MSilvia:
Nairobi huh? You'll definately want to get down to the Mombasa area for some dives on the coast.
Nairobi is roughly 300 miles from the coast. I don't know what the roads in Kenya are like, but if this was its neighbor Tanzania, the road into Daar Es Salaam is "so-so" by US Standards and I'd figure that that drive would take 7+ hours each way.
As such, I'd say that it looks beyond practical 'weekend' time budget trips, so I'd personally not bother to take my own full set of dive gear to Nairobi, unless I'm actually thinking about flying out to the Seychelles, Maldives, those islands off of Tanzania (whose name escapes me at the moment), etc.
A BP/W is a BackPlate/Wing type of BCD... Lots of folks here have taken that advice and been happy with it, and very few who've tried it say they don't like it.
Unfortunately, most people who say that
they didn't like it get shouted down here on SB.
I'm one of those who've tried it and "don't like it".
When I've mentioned this in the past on Scubaboard, I've been told that its all myth or improper weighting or other "hogwash" excuses.
Thanks, but I'm a Mechanical Engineer who's now in my 4th decade of diving and I actually took the effort to do the buoyancy/ballast vector force analysis. There are issues.
In a nutshell, a Wing is fine while horizontal underwater, but when vertical (such as at the surface), the BP/W's rear buoyancy bias becomes a small imbalance. When used with the 'floaty' AL80 that one finds at most tropical resorts, this imbalance grows. And in my case, I also have the extra mass of my Nikonos UW camera system weighting down in front, which causes this imbalance torque to grow yet again.

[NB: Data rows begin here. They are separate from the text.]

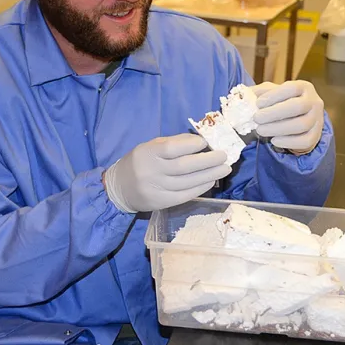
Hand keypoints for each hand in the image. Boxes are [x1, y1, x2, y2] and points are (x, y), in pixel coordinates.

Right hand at [103, 134, 231, 212]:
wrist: (119, 188)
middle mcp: (152, 171)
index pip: (172, 148)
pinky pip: (185, 196)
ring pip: (187, 182)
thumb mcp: (151, 146)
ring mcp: (156, 189)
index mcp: (148, 153)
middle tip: (225, 156)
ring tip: (224, 169)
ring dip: (209, 175)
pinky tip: (211, 181)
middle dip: (208, 161)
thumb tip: (201, 141)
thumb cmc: (141, 161)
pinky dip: (200, 188)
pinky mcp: (161, 203)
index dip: (192, 145)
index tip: (206, 142)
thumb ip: (174, 143)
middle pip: (184, 167)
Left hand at [253, 81, 323, 154]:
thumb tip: (244, 96)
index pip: (291, 88)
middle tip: (256, 119)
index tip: (258, 104)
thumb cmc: (281, 103)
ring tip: (260, 131)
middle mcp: (314, 102)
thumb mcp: (271, 93)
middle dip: (274, 113)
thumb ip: (259, 93)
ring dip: (278, 129)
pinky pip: (304, 141)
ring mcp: (317, 120)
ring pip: (301, 125)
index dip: (274, 95)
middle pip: (297, 106)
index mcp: (304, 87)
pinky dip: (288, 142)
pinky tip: (274, 141)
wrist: (297, 120)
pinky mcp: (315, 136)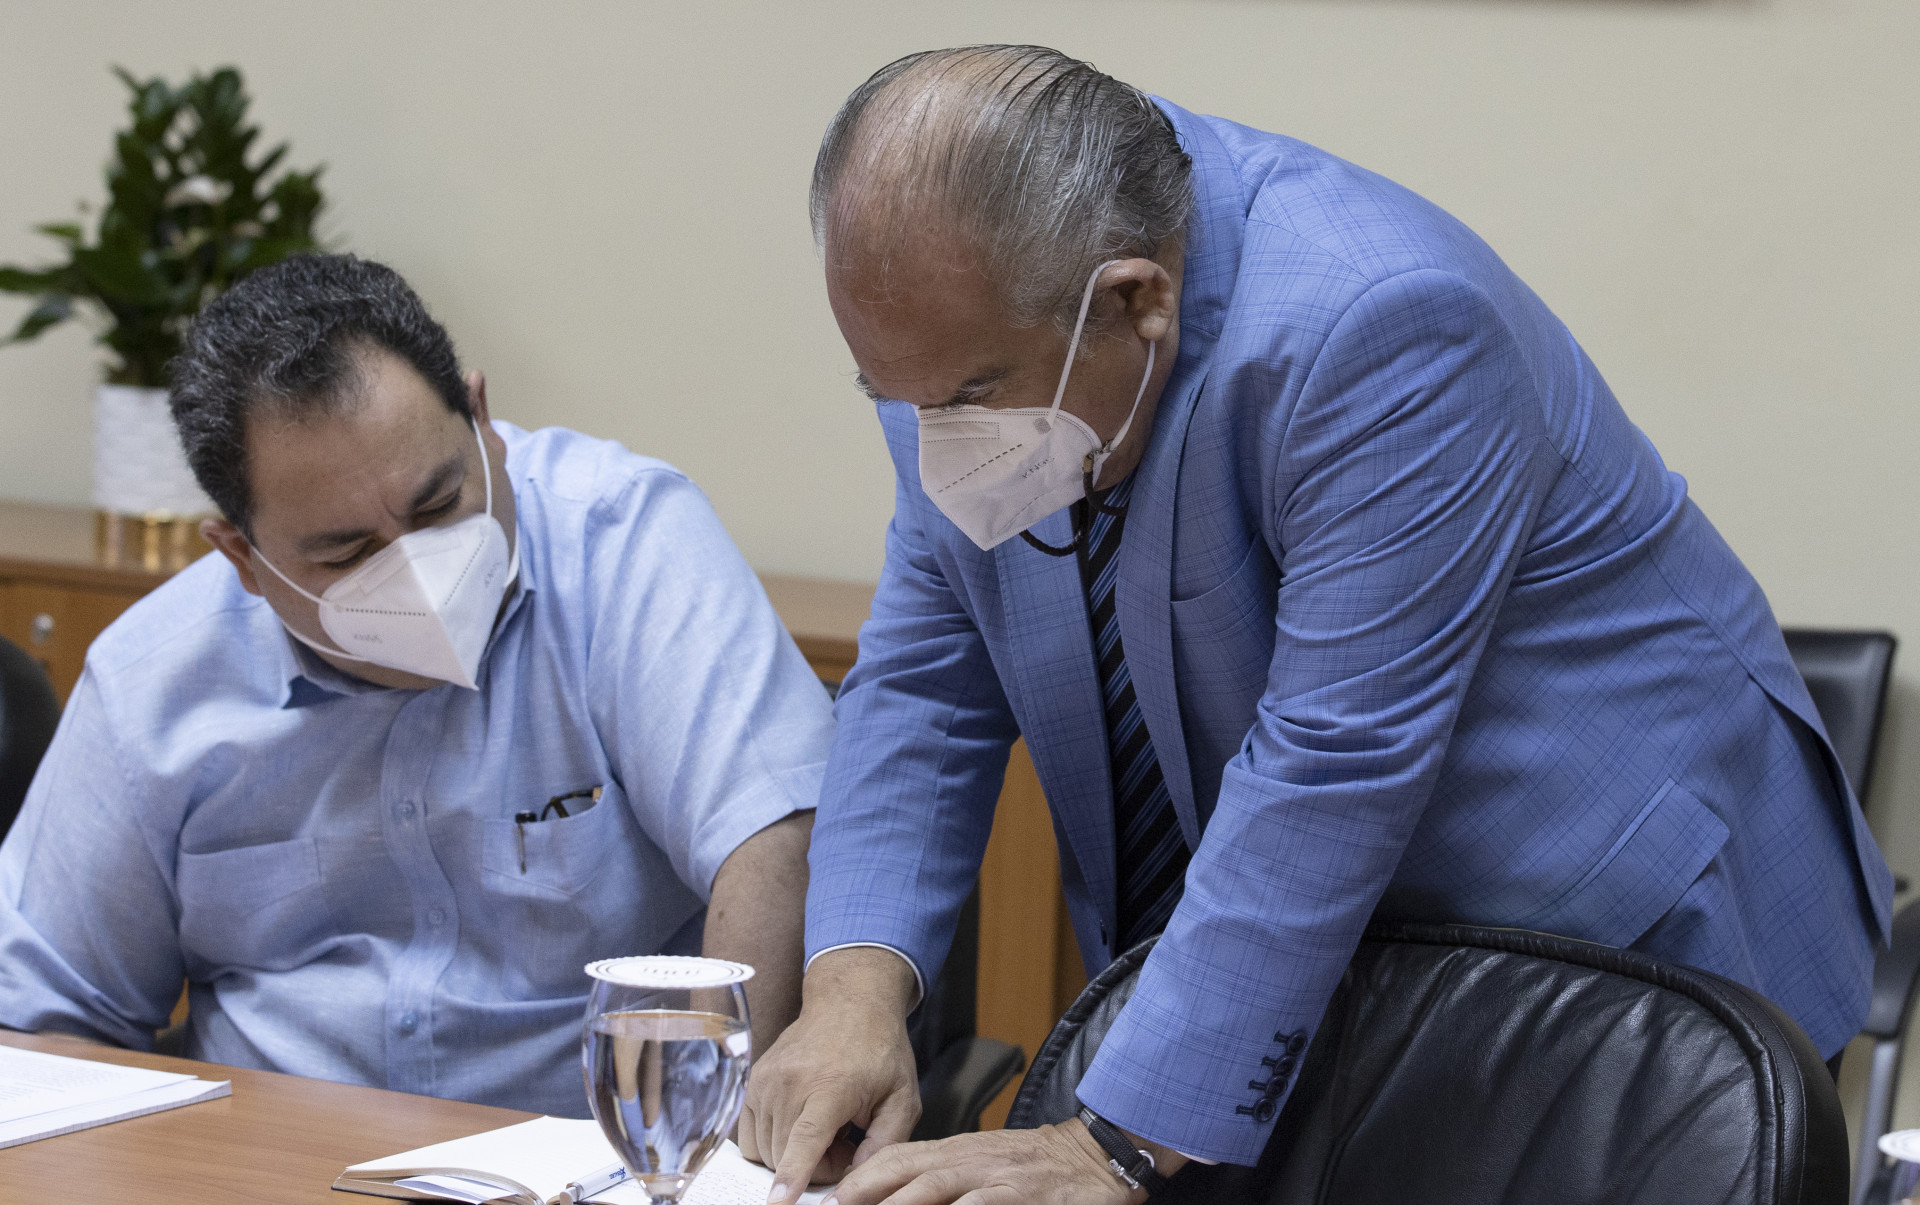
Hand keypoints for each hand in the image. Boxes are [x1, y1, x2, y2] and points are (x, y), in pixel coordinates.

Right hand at [740, 947, 921, 1203]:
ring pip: (763, 1150)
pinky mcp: (753, 1081)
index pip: (804, 1141)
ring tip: (827, 1130)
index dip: (791, 1177)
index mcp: (830, 1086)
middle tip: (847, 1143)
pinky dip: (773, 1142)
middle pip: (783, 1156)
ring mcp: (765, 1080)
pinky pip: (749, 1135)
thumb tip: (857, 1181)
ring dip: (792, 1155)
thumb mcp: (902, 1098)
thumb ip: (884, 1144)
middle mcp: (789, 1082)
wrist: (851, 1001)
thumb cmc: (880, 1051)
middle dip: (815, 1167)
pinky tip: (802, 1124)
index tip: (777, 1204)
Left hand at [820, 1122, 1145, 1204]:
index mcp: (957, 1150)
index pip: (897, 1157)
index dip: (861, 1177)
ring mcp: (993, 1174)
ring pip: (935, 1186)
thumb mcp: (985, 1165)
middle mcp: (968, 1158)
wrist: (1096, 1157)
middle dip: (864, 1191)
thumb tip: (903, 1195)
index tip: (832, 1198)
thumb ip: (946, 1180)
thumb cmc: (1036, 1167)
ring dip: (898, 1204)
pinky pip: (982, 1203)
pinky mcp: (1019, 1192)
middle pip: (905, 1169)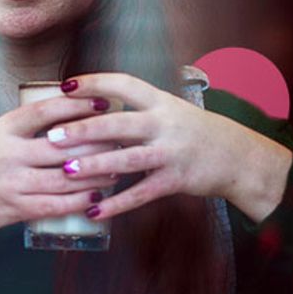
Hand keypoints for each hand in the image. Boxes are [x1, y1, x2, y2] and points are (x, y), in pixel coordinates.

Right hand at [0, 95, 120, 236]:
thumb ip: (17, 133)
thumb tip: (58, 124)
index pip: (43, 111)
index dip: (75, 105)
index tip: (101, 102)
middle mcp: (7, 154)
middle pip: (62, 145)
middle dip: (96, 142)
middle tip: (120, 139)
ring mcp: (11, 182)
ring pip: (64, 177)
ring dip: (95, 174)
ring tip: (115, 170)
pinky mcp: (13, 208)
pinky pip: (54, 205)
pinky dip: (78, 201)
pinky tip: (95, 198)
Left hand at [54, 72, 292, 221]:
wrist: (239, 157)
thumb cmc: (192, 131)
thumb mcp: (168, 110)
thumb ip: (134, 109)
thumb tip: (87, 104)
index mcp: (160, 101)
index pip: (123, 84)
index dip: (94, 83)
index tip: (65, 86)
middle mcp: (165, 123)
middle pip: (119, 123)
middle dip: (84, 129)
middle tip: (53, 136)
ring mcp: (171, 152)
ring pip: (128, 159)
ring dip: (95, 166)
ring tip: (66, 172)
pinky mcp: (176, 180)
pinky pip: (142, 194)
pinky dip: (117, 204)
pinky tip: (94, 210)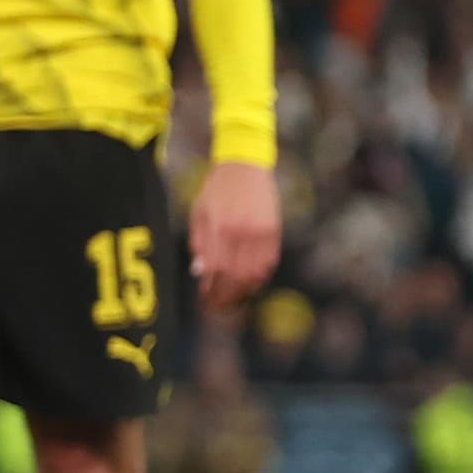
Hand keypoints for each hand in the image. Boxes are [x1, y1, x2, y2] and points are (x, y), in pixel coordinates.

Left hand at [188, 160, 282, 312]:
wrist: (244, 164)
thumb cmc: (216, 189)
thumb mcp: (199, 213)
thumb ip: (198, 242)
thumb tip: (201, 273)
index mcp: (218, 227)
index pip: (215, 270)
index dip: (211, 290)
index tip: (205, 301)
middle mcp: (240, 232)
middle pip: (235, 277)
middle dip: (226, 297)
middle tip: (218, 307)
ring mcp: (259, 232)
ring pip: (254, 274)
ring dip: (243, 292)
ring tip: (234, 300)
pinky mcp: (273, 230)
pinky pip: (269, 262)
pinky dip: (260, 278)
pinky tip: (251, 284)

This imbalance is nothing insurmountable for a short surface float, but I've experienced dives where the chase boat lost us and we were floating for a half hour, and in 2-3ft seas, its nice to have your nose more than 1/4" clear of the water. This is when a 'slight tendency' thus becomes a safety problem.
I don't dispute that a BP/W is the correct configuration that is need for heavy steel doubles for tech/cave diving. However, I am concerned that the highly vocal SB Wing Fan Club (SBWFC) subscribes to the opinion that effectively argues that it makes sense to buy the tech gear on Day 1 because "everyone" will eventually become a technical diver wearing doubles and thus need it. Thanks, but tech isn't even 20% of the diving public, let alone 80%, to financially justify such an approach.
Yes, I'm ready to go back to a Jacket. Only problem is that I need the SBWFC guys to put their money where their mouth is, to pony up $500 to buy my current Wing setup so that I won't catch
as much grief from my wife about the money I wasted on it.
Finally, I don't dispute that there's some lousy Jacket designs out there. But these are mostly designs from more a decade ago. And the fact that the "taco" problem exists with some Wings with single tanks illustrates that no system is perfect.